—Pues yo no lo conozco a Vd., ni...
—¿Ni le importa tampoco a la niña? Lo comprendo. Debo decirle a la niña, sin embargo, que la niña me desprecia porque se figura que como tiene el pellejo blanco es blanca. La niña no lo es. Si a otros puede engañar, a mí no.
—¿Me ha detenido Vd. para insultarme?
—No, señorita. Yo no estoy acostumbrado a insultar a las personas que gastan túnico. Si como lleva túnico la niña, lleva calzones, crea que no le hablaría así. Me molesta tanto más el orgullo que la niña gasta conmigo...
—Bastante hemos hablado, le interrumpió Cecilia volviéndole la espalda.
—Como la niña guste, continuó él altamente irritado, mas déjeme decirle que baje un poco el cocote, porque si su padre es blanco, su madre no es más blanca que yo, y además, la niña es la causa de que me vea separado de mi mujer por más de doce años.
—¿Y yo qué tengo que ver con eso?
—Debía de tener algo, pues mi mujer ha sido la verdadera madre de la niña, como que la crió desde que nació, no pudiendo criar a la niña su madre por estar loca...

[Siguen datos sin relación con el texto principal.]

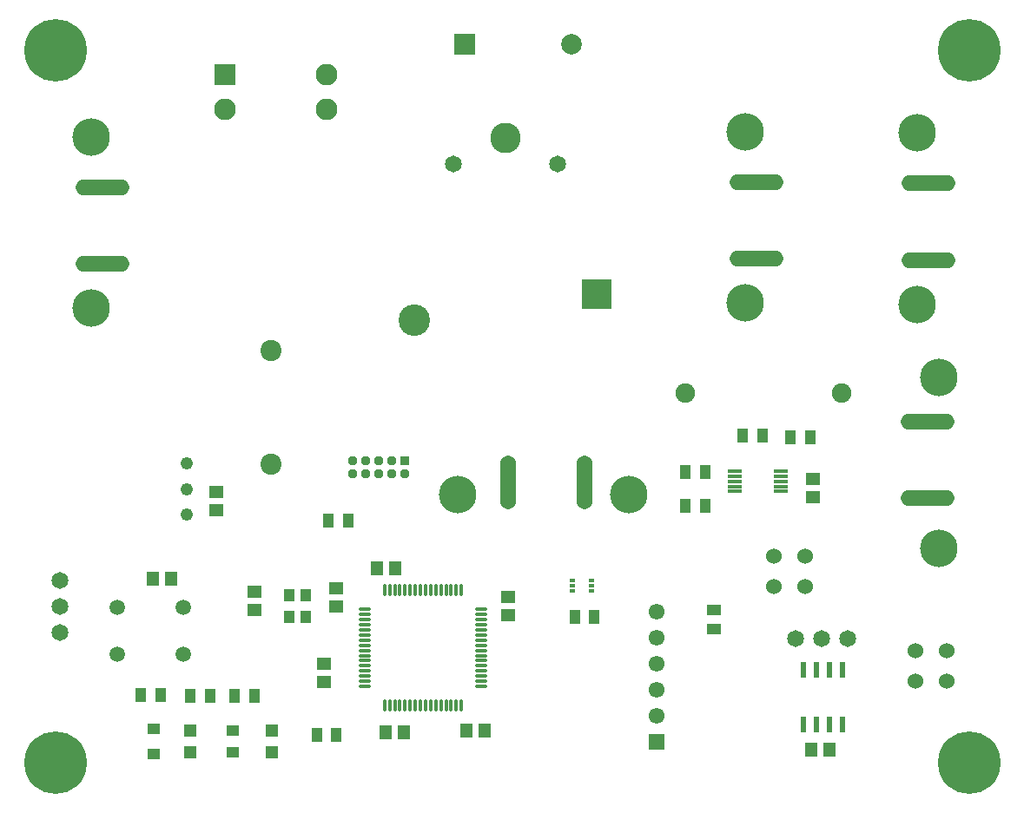
<source format=gbr>
%FSTAX23Y23*%
%MOIN*%
%SFA1B1*%

%IPPOS*%
%AMD21*
4,1,8,-0.026500,0.004000,-0.026500,-0.004000,-0.024500,-0.006000,0.024500,-0.006000,0.026500,-0.004000,0.026500,0.004000,0.024500,0.006000,-0.024500,0.006000,-0.026500,0.004000,0.0*
1,1,0.004000,-0.024500,0.004000*
1,1,0.004000,-0.024500,-0.004000*
1,1,0.004000,0.024500,-0.004000*
1,1,0.004000,0.024500,0.004000*
%
%ADD10R,0.043000X0.051000*%
%ADD11R,0.047000X0.047000*%
%ADD12R,0.041000X0.055000*%
%ADD13R,0.024000X0.012000*%
%ADD14R,0.045000X0.057000*%
%ADD15R,0.057000X0.045000*%
%ADD16O,0.051000X0.012000*%
%ADD17O,0.012000X0.051000*%
%ADD18R,0.049000X0.043000*%
%ADD19R,0.055000X0.041000*%
%ADD20R,0.024000X0.059000*%
G04~CAMADD=21~8~0.0~0.0~120.0~530.0~20.0~0.0~15~0.0~0.0~0.0~0.0~0~0.0~0.0~0.0~0.0~0~0.0~0.0~0.0~90.0~530.0~120.0*
%ADD21D21*%
%ADD22R,0.047000X0.043000*%
%ADD27C,0.060000*%
%ADD28R,0.061000X0.061000*%
%ADD29C,0.061000*%
%ADD30O,0.207000X0.060000*%
%ADD31C,0.144000*%
%ADD32O,0.060000X0.207000*%
%ADD33C,0.079000*%
%ADD34R,0.079000X0.079000*%
%ADD35C,0.081000*%
%ADD36C,0.083000*%
%ADD37R,0.083000X0.083000*%
%ADD38C,0.037000*%
%ADD39R,0.037000X0.037000*%
%ADD40C,0.059000*%
%ADD41C,0.065000*%
%ADD42C,0.049000*%
%ADD43C,0.240000*%
%ADD44C,0.075000*%
%ADD45C,0.065000*%
%ADD46C,0.121000*%
%ADD47C,0.117000*%
%ADD48R,0.117000X0.117000*%
%LNbatt_man_rev2_pads_top-1*%
%LPD*%
G54D10*
X0111Y01251D03*
Y0117D03*
X01046D03*
Y01251D03*
G54D11*
X0098Y00731D03*
Y00649D03*
X00665D03*
Y00731D03*
G54D12*
X01153Y00715D03*
X01227D03*
X01198Y0154D03*
X01272D03*
X00552Y0087D03*
X00478D03*
X02217Y0117D03*
X02143D03*
X02862Y01865D03*
X02788D03*
X02568Y01725D03*
X02642D03*
X02568Y01595D03*
X02642D03*
X00668Y00865D03*
X00742D03*
X00838D03*
X00912D03*
X03045Y0186D03*
X0297D03*
G54D13*
X02207Y0127D03*
Y0129D03*
Y0131D03*
X02133D03*
Y0129D03*
Y0127D03*
G54D14*
X00593Y01315D03*
X00523D03*
X01795Y00732D03*
X01725D03*
X01485Y00725D03*
X01415D03*
X01383Y01356D03*
X01454D03*
X0305Y0066D03*
X0312D03*
G54D15*
X00912Y01266D03*
Y01195D03*
X0118Y00919D03*
Y0099D03*
X01885Y01245D03*
Y01174D03*
X03055Y0163D03*
Y017D03*
X01225Y0128D03*
Y0121D03*
X00765Y0165D03*
Y0158D03*
G54D16*
X01338Y01198D03*
Y01178D03*
Y01158D03*
Y01139D03*
Y01119D03*
Y01099D03*
Y0108D03*
Y0106D03*
Y0104D03*
Y0102D03*
Y01001D03*
Y00981D03*
Y00961D03*
Y00942D03*
Y00922D03*
Y00902D03*
X01782D03*
Y00922D03*
Y00942D03*
Y00961D03*
Y00981D03*
Y01001D03*
Y0102D03*
Y0104D03*
Y0106D03*
Y0108D03*
Y01099D03*
Y01119D03*
Y01139D03*
Y01158D03*
Y01178D03*
Y01198D03*
G54D17*
X01412Y00828D03*
X01432D03*
X01452D03*
X01471D03*
X01491D03*
X01511D03*
X0153D03*
X0155D03*
X0157D03*
X0159D03*
X01609D03*
X01629D03*
X01649D03*
X01668D03*
X01688D03*
X01708D03*
Y01272D03*
X01688D03*
X01668D03*
X01649D03*
X01629D03*
X01609D03*
X0159D03*
X0157D03*
X0155D03*
X0153D03*
X01511D03*
X01491D03*
X01471D03*
X01452D03*
X01432D03*
X01412D03*
G54D18*
X00525Y00739D03*
Y00641D03*
G54D19*
X02675Y01123D03*
Y01197D03*
G54D20*
X0302Y00755D03*
X0307D03*
X0312D03*
X0317D03*
Y00964D03*
X0312D03*
X0307D03*
X0302D03*
G54D21*
X02757Y01651D03*
Y0167D03*
Y0169D03*
Y0171D03*
X02933Y01651D03*
Y0167D03*
Y0169D03*
Y0171D03*
X02757Y01729D03*
X02933D03*
G54D22*
X0083Y00649D03*
Y00731D03*
G54D27*
X03569Y00921D03*
X03451D03*
X03569Y01039D03*
X03451D03*
X03025Y01403D03*
Y01285D03*
X02907Y01403D03*
Y01285D03*
G54D28*
X02455Y0069D03*
G54D29*
X02455Y0079D03*
Y0089D03*
Y0099D03*
Y0109D03*
Y0119D03*
G54D30*
X03495Y01625D03*
Y0192D03*
X0033Y0282D03*
Y02525D03*
X035Y02835D03*
Y0254D03*
X0284Y0284D03*
Y02545D03*
G54D31*
X0354Y01432D03*
Y0209D03*
X01692Y0164D03*
X0235D03*
X00285Y03013D03*
Y02355D03*
X03455Y03028D03*
Y0237D03*
X02795Y03033D03*
Y02375D03*
G54D32*
X01885Y01685D03*
X0218D03*
G54D33*
X02131Y0337D03*
G54D34*
X01719Y0337D03*
G54D35*
X00975Y02193D03*
Y01755D03*
G54D36*
X008Y03118D03*
X0119D03*
Y03252D03*
G54D37*
X008Y03252D03*
G54D38*
X0129Y0172D03*
X0134D03*
X0139D03*
X0144D03*
X0149D03*
X0129Y0177D03*
X0134D03*
X0139D03*
X0144D03*
G54D39*
X0149Y0177D03*
G54D40*
X00385Y01204D03*
X00641D03*
X00385Y01026D03*
X00641D03*
G54D41*
X00165Y0131D03*
Y0121D03*
Y0111D03*
X0299Y01085D03*
X0309D03*
X0319D03*
G54D42*
X00654Y01758D03*
Y0166D03*
Y01562D03*
G54D43*
X0015Y03345D03*
Y0061D03*
X03655Y03345D03*
Y0061D03*
G54D44*
X02565Y0203D03*
X03165D03*
G54D45*
X02075Y0291D03*
X01675D03*
G54D46*
X01525Y0231D03*
G54D47*
X01875Y0301D03*
G54D48*
X02225Y0241D03*
M02*
</source>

—El loco es Vd., exclamó Cecilia en alta voz.
Nemesia y seña Clara rodearon entonces a su amiga y trataron de llevársela para la sala. Pero se detuvieron al ver a Tondá, a Uribe, al oficial de éste y al mismo José Dolores Pimienta (bajo cuya protección implícita estaba Cecilia), que oyeron el grito y acudieron presurosos para averiguar lo que pasaba. El último nombrado fue el primero a preguntarla.